Citations to “Killoch Aff.” refer to the Affidavit of Donald James Killoch, Jr., Safety Analyst for JetBlue, dated October 9, 2007.
Citations to “Pl.'s Reply” refer to the Letter of Plaintiff Denise Whitney dated October 12, 2007.
Citations to “Cook Tr.” refer to the Deposition Transcript of DeWayne Cook, Manager of Inflight Standards for JetBlue, dated September 13, 2007.
Although defendant does not provide an explanation for why there are two versions of the electronic IIR, it has produced records demonstrating that a complete version was generated shortly after the incident on board. (Gurdoglanyan Aff., Ex. E). In addition, Nicole Gurdoglanyan, the author of the “Inflight Incident Report,” explains that she erroneously titled the document after extracting the information from the relevant electronic IIR. (Id. ¶ 7).
Citations to “Cook Tr.” refer to the Deposition Transcript of DeWayne Cook, Manager of Inflight Standards for JetBlue, dated September 13, 2007.
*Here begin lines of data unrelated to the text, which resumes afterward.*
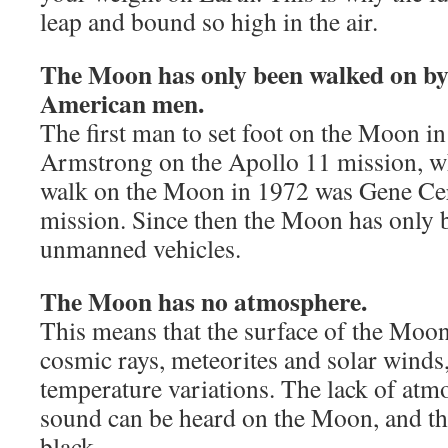
leap and bound so high in the air.
The Moon has only been walked on by 
American men.
The first man to set foot on the Moon i
Armstrong on the Apollo 11 mission, wh
walk on the Moon in 1972 was Gene Ce
mission. Since then the Moon has only b
unmanned vehicles.
The Moon has no atmosphere.
This means that the surface of the Moo
cosmic rays, meteorites and solar winds
temperature variations. The lack of at
sound can be heard on the Moon, and th
black.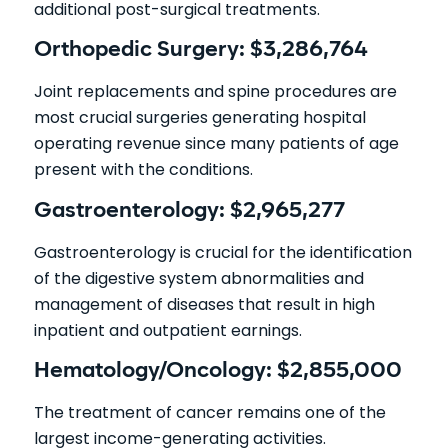
additional post-surgical treatments.
Orthopedic Surgery: $3,286,764
Joint replacements and spine procedures are
most crucial surgeries generating hospital
operating revenue since many patients of age
present with the conditions.
Gastroenterology: $2,965,277
Gastroenterology is crucial for the identification
of the digestive system abnormalities and
management of diseases that result in high
inpatient and outpatient earnings.
Hematology/Oncology: $2,855,000
The treatment of cancer remains one of the
largest income-generating activities.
Plaintiff also takes issue with the fact that the IIRs indicate that no medical assistance was offered but that defendant's Station Incident Report, relating to the events taking place at the Tampa airport after plaintiff deplaned, document that plaintiff received medical attention. (Id. at 6, Ex. C). However, as defendant notes, this is because the IIRs relate only to events onboard, where no request for medical assistance was made in this case; plaintiff first requested aid at the airport gate. (Def.'s Resp. at 2-4; Gurdoglanyan Aff. ¶¶ 15-17).